Thursday, June 21, 2012

More on transparency and crisis communications

This is a follow up piece to my recent post on the increasing need for transparency in crisis communications response brought by social convergence.

Now, the New York Times is examining the in-house report of the Tokyo Electric Power Company (TEPCO) who owns/operates the stricken Fukushima nuclear power plant in Japan. Their coverage is very illustrative of how totally inadequate the Japanese government's and TEPCO's own communications response have been (emphasis/bolding is mine):

Over the last year, new details of the disaster have emerged that build a picture of an organization that ignored or concealed that its reactors might be vulnerable to quakes and tsunamis, used its close links with regulators and nuclear experts to hijack nuclear policy and — since the accident — has worked vigilantly to shut out close scrutiny of the ravaged plant’s condition.
The report comes as the government is pushing to restore public confidence in nuclear energy and restart Japan’s reactor fleetCritics were skeptical. “The report is too full of excuses,” said Masako Sawai of the Citizens’ Nuclear Information Center, an anti-nuclear policy group.
“If we don’t get to the bottom of this accident, how can we prevent future ones?” she asked.
If you're trying to learn from your mistakes and change things ... ensuring you have the ability to restore public confidence is key ... even better is ensuring you don't lose it in the first place by lying and not disclosing the information people need to stay safe during a disaster.
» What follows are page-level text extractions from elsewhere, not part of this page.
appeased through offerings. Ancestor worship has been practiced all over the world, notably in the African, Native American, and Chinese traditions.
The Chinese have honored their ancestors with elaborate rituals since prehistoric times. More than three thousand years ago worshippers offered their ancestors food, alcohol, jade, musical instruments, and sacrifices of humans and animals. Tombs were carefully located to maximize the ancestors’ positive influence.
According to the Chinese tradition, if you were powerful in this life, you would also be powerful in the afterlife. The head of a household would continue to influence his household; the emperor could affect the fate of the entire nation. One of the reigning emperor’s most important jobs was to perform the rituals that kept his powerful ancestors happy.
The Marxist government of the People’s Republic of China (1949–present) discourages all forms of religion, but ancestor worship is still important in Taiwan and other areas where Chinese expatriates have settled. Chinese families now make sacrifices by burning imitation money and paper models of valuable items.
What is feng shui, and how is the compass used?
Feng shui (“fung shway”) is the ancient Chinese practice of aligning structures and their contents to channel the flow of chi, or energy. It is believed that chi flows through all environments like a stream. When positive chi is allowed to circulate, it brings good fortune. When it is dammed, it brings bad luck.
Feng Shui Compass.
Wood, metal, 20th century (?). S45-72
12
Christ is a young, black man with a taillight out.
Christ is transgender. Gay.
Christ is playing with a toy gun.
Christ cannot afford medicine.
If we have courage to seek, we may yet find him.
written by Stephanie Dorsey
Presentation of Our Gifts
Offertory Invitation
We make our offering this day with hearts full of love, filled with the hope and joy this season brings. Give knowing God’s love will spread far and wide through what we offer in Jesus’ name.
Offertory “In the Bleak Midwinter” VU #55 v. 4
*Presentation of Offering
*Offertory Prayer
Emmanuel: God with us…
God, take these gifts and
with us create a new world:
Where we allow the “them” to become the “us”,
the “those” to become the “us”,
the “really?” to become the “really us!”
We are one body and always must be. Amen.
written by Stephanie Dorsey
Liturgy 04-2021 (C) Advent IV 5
A couple of excerpts from a NYT article of last August makes clear how this loss of confidence permeates everything after (emphasis/bolding is mine):

Given no guidance from Tokyo, town officials led the residents north, believing that winter winds would be blowing south and carrying away any radioactive emissions. For three nights, while hydrogen explosions at four of the reactors spewed radiation into the air, they stayed in a district called Tsushima where the children played outside and some parents used water from a mountain stream to prepare rice.
The winds, in fact, had been blowing directly toward Tsushima — and town officials would learn two months later that a government computer system designed to predict the spread of radioactive releases had been showing just that.
So we see above that government officials did not share information with local officials putting evacuees in danger. That danger proved considerable (emphasis/bolding is mine):

But the forecasts were left unpublicized by bureaucrats in Tokyo, operating in a culture that sought to avoid responsibility and, above all, criticism. Japan’s political leaders at first did not know about the system and later played down the data, apparently fearful of having to significantly enlarge the evacuation zone — and acknowledge the accident’s severity.
“From the 12th to the 15th we were in a location with one of the highest levels of radiation,” said Tamotsu Baba, the mayor of Namie, which is about five miles from the nuclear plant. He and thousands from Namie now live in temporary housing in another town, Nihonmatsu. “We are extremely worried about internal exposure to radiation.
The withholding of information, he said, was akin to “murder.”
In the end it's very simple ... when governments, agencies or other organizations, betray the trust of their constituents, stakeholders, and/or clients ...it's gone forever ....No more so when you're dealing with a topic as sensitive and fraught with misinformation and rumours as is nuclear power.

Parents whose children have been exposed through deceit and incompetence to high level of radiation ... and are now experiencing high levels of stress ... will never forgive or forget ... who can blame them?